Menu
Libération
Cadenas

En Egypte, une élection présidentielle verrouillée par Abdel Fattah al-Sissi

Huit mois avant la présidentielle, la réélection du général égyptien à la tête de l’Etat ne fait aucun doute. Le régime veille à bloquer toute candidature concurrente.
Abdel Fattah al-Sissi, le président égyptien, lors de l'assemblée générale des Nations unies, le 19 septembre, à New York. (Photo Drew Angerer. AFP)
par Stéphane Gabriellini
publié le 24 octobre 2017 à 11h08

L’Egypte du président Abdel Fatah al-Sissi, qui vient de prolonger pour trois mois l’état d’urgence, est plongé dans une crise des droits de l’homme sans précédent. A l’occasion de la visite d’Al-Sissi à Paris ce mardi, les ONG, égyptiennes et françaises, n’ont d’ailleurs pas tardé à réagir pour dénoncer la «tolérance» de la France à l’égard de l’Egypte, qu’elles qualifient de «tombeau des droits humains». C’est dans ce contexte que le pays s’apprête à entrer en campagne présidentielle. La liste des candidats officiels sera révélée en février 2018, mais tout a été fait pour que ce soit joué d’avance. Avocats, anciens membres du régime de Moubarak, parlementaires… Une liste non officielle de huit candidats présumés circule dans les médias locaux. Mais le président Al-Sissi, élu à 96,2 % en 2014, devrait donc obtenir un score semblable l’été prochain.
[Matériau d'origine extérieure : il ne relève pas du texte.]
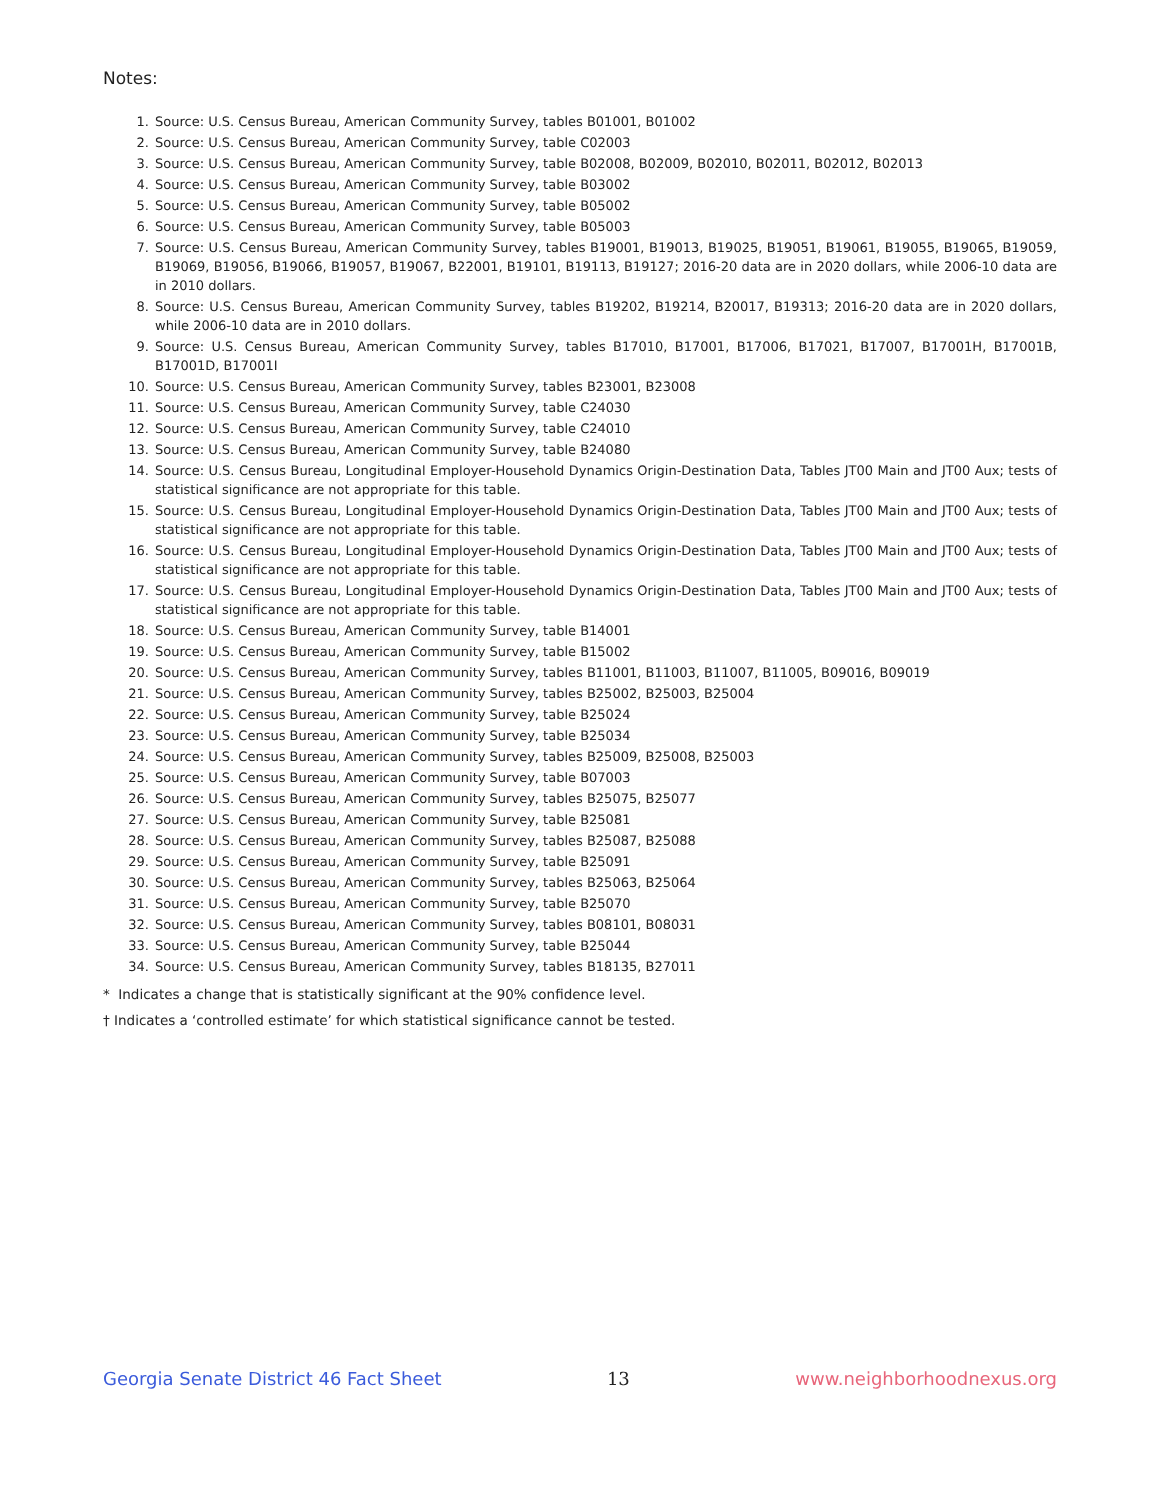Notes:
1. Source: U.S. Census Bureau, American Community Survey, tables B01001, B01002
2. Source: U.S. Census Bureau, American Community Survey, table C02003
3. Source: U.S. Census Bureau, American Community Survey, table B02008, B02009, B02010, B02011, B02012, B02013
4. Source: U.S. Census Bureau, American Community Survey, table B03002
5. Source: U.S. Census Bureau, American Community Survey, table B05002
6. Source: U.S. Census Bureau, American Community Survey, table B05003
7. Source: U.S. Census Bureau, American Community Survey, tables B19001, B19013, B19025, B19051, B19061, B19055, B19065, B19059, B19069, B19056, B19066, B19057, B19067, B22001, B19101, B19113, B19127; 2016-20 data are in 2020 dollars, while 2006-10 data are in 2010 dollars.
8. Source: U.S. Census Bureau, American Community Survey, tables B19202, B19214, B20017, B19313; 2016-20 data are in 2020 dollars, while 2006-10 data are in 2010 dollars.
9. Source: U.S. Census Bureau, American Community Survey, tables B17010, B17001, B17006, B17021, B17007, B17001H, B17001B, B17001D, B17001I
10. Source: U.S. Census Bureau, American Community Survey, tables B23001, B23008
11. Source: U.S. Census Bureau, American Community Survey, table C24030
12. Source: U.S. Census Bureau, American Community Survey, table C24010
13. Source: U.S. Census Bureau, American Community Survey, table B24080
14. Source: U.S. Census Bureau, Longitudinal Employer-Household Dynamics Origin-Destination Data, Tables JT00 Main and JT00 Aux; tests of statistical significance are not appropriate for this table.
15. Source: U.S. Census Bureau, Longitudinal Employer-Household Dynamics Origin-Destination Data, Tables JT00 Main and JT00 Aux; tests of statistical significance are not appropriate for this table.
16. Source: U.S. Census Bureau, Longitudinal Employer-Household Dynamics Origin-Destination Data, Tables JT00 Main and JT00 Aux; tests of statistical significance are not appropriate for this table.
17. Source: U.S. Census Bureau, Longitudinal Employer-Household Dynamics Origin-Destination Data, Tables JT00 Main and JT00 Aux; tests of statistical significance are not appropriate for this table.
18. Source: U.S. Census Bureau, American Community Survey, table B14001
19. Source: U.S. Census Bureau, American Community Survey, table B15002
20. Source: U.S. Census Bureau, American Community Survey, tables B11001, B11003, B11007, B11005, B09016, B09019
21. Source: U.S. Census Bureau, American Community Survey, tables B25002, B25003, B25004
22. Source: U.S. Census Bureau, American Community Survey, table B25024
23. Source: U.S. Census Bureau, American Community Survey, table B25034
24. Source: U.S. Census Bureau, American Community Survey, tables B25009, B25008, B25003
25. Source: U.S. Census Bureau, American Community Survey, table B07003
26. Source: U.S. Census Bureau, American Community Survey, tables B25075, B25077
27. Source: U.S. Census Bureau, American Community Survey, table B25081
28. Source: U.S. Census Bureau, American Community Survey, tables B25087, B25088
29. Source: U.S. Census Bureau, American Community Survey, table B25091
30. Source: U.S. Census Bureau, American Community Survey, tables B25063, B25064
31. Source: U.S. Census Bureau, American Community Survey, table B25070
32. Source: U.S. Census Bureau, American Community Survey, tables B08101, B08031
33. Source: U.S. Census Bureau, American Community Survey, table B25044
34. Source: U.S. Census Bureau, American Community Survey, tables B18135, B27011
* Indicates a change that is statistically significant at the 90% confidence level.
† Indicates a ‘controlled estimate’ for which statistical significance cannot be tested.
Georgia Senate District 46 Fact Sheet 13 www.neighborhoodnexus.org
«Je suis bien conscient que les élections ne seront pas transparentes, ne soyons pas dupes», confie le célèbre opposant de gauche Mamdouh Hamza, cité dans le quotidien arabophone Al-Araby al-Jadid basé à Londres. Cet ingénieur égyptien, connu pour avoir supervisé la construction de la bibliothèque d'Alexandrie, envisage tout de même de se porter candidat pour répondre à l'urgence, dit-il, de «redonner vie à la politique égyptienne.» En vue de la présidentielle, le régime a durci davantage la répression contre les opposants politiques. Le 25 septembre, Khaled Ali, avocat défenseur des droits de l'homme et candidat présumé, a été condamné à trois mois de prison pour «atteinte à la moralité publique». Il aurait fait un geste obscène de la main après avoir obtenu de la justice, en janvier, le blocage du projet d'Al-Sissi de rétrocéder à l'Arabie Saoudite les îles de Tiran et de Sanafir, situées en mer Rouge. Une défaite humiliante pour le gouvernement face à l'opinion publique qui l'avait accusé de trahison. Depuis l'annulation de cette décision, l'ancien candidat malheureux de la présidentielle de 2012 connaît un succès politique et médiatique.

Trois tactiques

Dans un environnement où l’appareil juridique est presque entièrement pro-régime, la décision du tribunal administratif relatif à la cession des deux iles avait surpris le gouvernement qui considérait son pouvoir supérieur au droit. Ça n’a pas duré, comme l’indique la condamnation de Khaled Ali. Les avocats du prévenu ont annoncé qu’ils allaient faire appel. Si le verdict est confirmé, cette célèbre figure de l’opposition égyptienne ne pourra pas se porter candidat au scrutin de 2018. En effet, pour s’assurer le prochain mandat, le président a concocté trois tactiques : éliminer ses concurrents poursuivis en justice, nommer ses proches dans la commission électorale nationale et fixer le mandat présidentiel à six ans au lieu de quatre.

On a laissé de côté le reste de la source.